Nell’ambito di questa esperienza si mette alla prova come
sceneggiatore, regista e attore teatrale, prima di dedicarsi,
sul finire degli anni ’80, al cinema.
Per
il suo esordio nel lungometraggio Sheridan sceglie una storia
che lo riporta nella madre patria. Il mio piede sinistro
(1989) narra la vita dell’irlandese Christy Brown (Daniel
Day-Lewis) e di come riuscì, lui paraplegico fin dalla nascita,
a diventare pittore e scrittore di successo: grazie al suo piede
sinistro, appunto, oltre che all’amore della madre (Brenda
Fricker) e dell’affollatissima, e poverissima, famiglia.
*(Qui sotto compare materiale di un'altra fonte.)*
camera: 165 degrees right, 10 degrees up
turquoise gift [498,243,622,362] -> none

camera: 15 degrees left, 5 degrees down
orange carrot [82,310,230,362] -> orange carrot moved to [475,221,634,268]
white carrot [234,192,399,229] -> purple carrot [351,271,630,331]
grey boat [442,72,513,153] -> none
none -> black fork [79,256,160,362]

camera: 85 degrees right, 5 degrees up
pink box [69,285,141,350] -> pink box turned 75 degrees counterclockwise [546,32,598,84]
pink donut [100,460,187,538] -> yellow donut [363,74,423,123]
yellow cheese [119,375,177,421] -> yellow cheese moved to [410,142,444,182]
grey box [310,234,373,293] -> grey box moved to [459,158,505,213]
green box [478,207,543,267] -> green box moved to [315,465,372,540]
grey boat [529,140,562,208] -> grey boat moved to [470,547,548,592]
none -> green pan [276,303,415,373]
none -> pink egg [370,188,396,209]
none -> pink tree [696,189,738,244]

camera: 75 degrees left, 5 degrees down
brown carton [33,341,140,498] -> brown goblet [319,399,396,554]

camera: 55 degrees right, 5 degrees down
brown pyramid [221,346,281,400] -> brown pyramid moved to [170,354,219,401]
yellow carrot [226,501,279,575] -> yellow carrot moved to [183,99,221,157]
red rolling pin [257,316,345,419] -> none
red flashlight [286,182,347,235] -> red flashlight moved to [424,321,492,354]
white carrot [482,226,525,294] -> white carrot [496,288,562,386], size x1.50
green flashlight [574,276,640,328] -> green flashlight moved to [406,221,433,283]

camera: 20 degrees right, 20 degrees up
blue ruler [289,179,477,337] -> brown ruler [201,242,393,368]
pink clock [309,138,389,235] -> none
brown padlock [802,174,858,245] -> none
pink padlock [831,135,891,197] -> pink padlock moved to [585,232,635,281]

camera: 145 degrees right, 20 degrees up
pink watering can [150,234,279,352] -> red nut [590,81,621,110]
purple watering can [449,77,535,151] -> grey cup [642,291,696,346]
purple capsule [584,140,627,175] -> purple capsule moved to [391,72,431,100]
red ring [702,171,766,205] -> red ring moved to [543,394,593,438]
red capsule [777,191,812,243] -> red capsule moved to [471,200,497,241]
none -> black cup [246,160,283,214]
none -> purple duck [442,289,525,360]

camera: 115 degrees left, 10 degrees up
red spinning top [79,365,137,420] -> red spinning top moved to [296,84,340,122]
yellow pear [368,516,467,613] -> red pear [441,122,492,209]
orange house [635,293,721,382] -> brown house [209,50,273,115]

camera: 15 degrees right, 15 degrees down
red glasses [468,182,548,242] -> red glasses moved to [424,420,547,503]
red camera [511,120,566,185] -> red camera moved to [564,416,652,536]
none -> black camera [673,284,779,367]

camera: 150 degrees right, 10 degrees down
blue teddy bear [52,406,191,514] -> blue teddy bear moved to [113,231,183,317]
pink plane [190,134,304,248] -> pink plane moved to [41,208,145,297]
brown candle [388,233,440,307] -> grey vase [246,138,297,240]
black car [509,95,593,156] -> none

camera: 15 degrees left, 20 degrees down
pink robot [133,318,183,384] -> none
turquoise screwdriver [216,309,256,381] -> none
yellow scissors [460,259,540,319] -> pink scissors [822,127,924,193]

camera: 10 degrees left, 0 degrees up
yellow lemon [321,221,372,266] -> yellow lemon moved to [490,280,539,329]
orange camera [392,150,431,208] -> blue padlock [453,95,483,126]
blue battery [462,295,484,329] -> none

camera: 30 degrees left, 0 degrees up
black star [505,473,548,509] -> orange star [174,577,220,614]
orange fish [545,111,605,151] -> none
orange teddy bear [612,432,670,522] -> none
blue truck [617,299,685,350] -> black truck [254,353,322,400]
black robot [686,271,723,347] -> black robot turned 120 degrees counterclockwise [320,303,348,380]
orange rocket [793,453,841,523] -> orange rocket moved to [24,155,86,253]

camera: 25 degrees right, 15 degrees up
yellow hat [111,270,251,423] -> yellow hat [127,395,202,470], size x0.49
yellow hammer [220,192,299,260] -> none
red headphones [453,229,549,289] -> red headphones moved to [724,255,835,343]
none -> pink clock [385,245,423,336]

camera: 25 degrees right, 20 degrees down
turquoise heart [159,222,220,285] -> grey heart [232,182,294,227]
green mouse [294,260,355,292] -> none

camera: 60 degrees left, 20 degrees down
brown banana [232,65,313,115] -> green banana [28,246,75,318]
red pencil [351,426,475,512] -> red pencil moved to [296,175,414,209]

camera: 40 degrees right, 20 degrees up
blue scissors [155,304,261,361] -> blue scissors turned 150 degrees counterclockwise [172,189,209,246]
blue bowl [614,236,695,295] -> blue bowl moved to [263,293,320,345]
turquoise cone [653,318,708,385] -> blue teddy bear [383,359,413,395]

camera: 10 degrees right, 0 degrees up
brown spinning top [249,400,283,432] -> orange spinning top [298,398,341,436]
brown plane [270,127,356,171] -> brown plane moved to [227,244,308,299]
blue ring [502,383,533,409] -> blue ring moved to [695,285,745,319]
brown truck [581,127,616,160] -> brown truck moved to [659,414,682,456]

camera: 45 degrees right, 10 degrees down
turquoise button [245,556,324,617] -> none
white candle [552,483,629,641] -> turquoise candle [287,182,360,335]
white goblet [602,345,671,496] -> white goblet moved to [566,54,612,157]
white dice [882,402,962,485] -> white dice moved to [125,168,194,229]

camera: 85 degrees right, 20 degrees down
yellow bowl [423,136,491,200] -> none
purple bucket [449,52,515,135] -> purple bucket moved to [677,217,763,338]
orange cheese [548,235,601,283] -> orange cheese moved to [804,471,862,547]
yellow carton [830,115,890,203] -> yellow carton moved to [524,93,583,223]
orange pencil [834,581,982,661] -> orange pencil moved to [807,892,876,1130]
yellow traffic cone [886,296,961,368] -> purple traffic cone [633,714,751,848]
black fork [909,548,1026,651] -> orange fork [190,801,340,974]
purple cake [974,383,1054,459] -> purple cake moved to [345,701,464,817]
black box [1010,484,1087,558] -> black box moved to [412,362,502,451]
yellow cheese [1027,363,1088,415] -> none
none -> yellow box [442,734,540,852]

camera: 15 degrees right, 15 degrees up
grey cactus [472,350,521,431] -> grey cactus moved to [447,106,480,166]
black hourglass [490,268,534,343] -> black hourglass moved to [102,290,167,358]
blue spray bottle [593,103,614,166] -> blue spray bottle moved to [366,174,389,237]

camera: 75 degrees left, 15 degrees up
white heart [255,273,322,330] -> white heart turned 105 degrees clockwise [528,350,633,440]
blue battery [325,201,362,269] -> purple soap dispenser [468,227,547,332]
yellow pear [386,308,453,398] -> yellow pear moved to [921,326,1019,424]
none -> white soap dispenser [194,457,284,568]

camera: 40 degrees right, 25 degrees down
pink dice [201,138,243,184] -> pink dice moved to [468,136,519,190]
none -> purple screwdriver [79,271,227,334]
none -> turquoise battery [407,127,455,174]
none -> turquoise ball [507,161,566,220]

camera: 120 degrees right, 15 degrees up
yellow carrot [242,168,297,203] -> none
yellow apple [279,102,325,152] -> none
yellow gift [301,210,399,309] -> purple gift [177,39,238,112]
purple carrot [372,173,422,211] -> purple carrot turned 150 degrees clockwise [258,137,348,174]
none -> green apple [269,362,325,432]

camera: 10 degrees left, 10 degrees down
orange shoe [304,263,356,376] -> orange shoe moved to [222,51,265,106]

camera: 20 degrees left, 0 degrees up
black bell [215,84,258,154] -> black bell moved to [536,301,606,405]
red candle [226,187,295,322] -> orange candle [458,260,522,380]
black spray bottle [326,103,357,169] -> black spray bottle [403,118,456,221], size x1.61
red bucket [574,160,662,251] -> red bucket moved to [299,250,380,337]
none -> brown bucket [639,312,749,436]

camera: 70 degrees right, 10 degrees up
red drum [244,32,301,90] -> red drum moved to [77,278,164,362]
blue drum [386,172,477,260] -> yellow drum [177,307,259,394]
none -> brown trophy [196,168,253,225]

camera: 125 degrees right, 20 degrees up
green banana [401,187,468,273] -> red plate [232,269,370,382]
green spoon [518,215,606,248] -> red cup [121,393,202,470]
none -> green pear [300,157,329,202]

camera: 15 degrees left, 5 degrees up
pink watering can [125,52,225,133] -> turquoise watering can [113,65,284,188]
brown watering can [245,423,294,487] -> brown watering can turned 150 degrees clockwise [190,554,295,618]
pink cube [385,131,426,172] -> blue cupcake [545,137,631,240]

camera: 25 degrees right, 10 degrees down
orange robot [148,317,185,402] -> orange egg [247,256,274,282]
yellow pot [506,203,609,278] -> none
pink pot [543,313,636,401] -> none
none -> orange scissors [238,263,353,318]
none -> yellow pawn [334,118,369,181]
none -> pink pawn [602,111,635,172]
Non c’è bisogno di sottolinearlo:
siamo di fronte a una tipica “storia vera” di disgrazia e
resurrezione, filone amatissimo da Hollywood (che guarda caso
premiò con l’Oscar per le migliori interpretazioni tanto Daniel
Day-Lewis quanto Brenda Fricker). Detto questo, va riconosciuto
però che il film riesce laddove molti, nel suo
genere,
falliscono: flirtare con il patetismo senza concedervisi mai. A
salvarlo dal pantano sentimentalista concorrono una robusta dose
di ironia e un taglio favolistico che ne fanno, più che un
film-verità, un apologo morale sulla forza del gruppo (della
comunità familiare) prima ancora che del singolo. Sheridan ci
offre così, per questa via, anche il ritratto affettuoso della
quotidianità non spensierata, ma disperata mai, di una famiglia
operaia irlandese a cavallo della metà del Novecento. E laddove
il regista, sul piano della storia, mira alla favola morale, nel
ritratto punta invece sul realismo dei particolari: gli interni
umili e angusti, i letti sovraffollati, la dieta a base di zuppa
d’avena; e poi il pub, pinte su pinte birra, le partite di
pallone per le strade del quartiere, il furto del carbone per
l’inverno. Una cosa, più in generale, appare certa: Sheridan non
filma l’Irlanda dei grandi spazi verdi, dell’idillio campestre
privilegiato da tanto cinema hollywoodiano. Anzi: la natura, in
questo film, è programmaticamente quasi assente. L’ambientazione
pressoché esclusiva è quella della casa dei Brown, nel piccolo
quartiere operaio. Scelta significativa, apertamente polemica in
quanto volta a mostrare il lato meno folkloristico, e meno
divulgato, dell’Irlanda.
Interessante infine sottolineare
come il film sia stato coprodotto dalla RTÈ (Radio Telefìs
Èireann), e in parte girato negli Studi Ardmore.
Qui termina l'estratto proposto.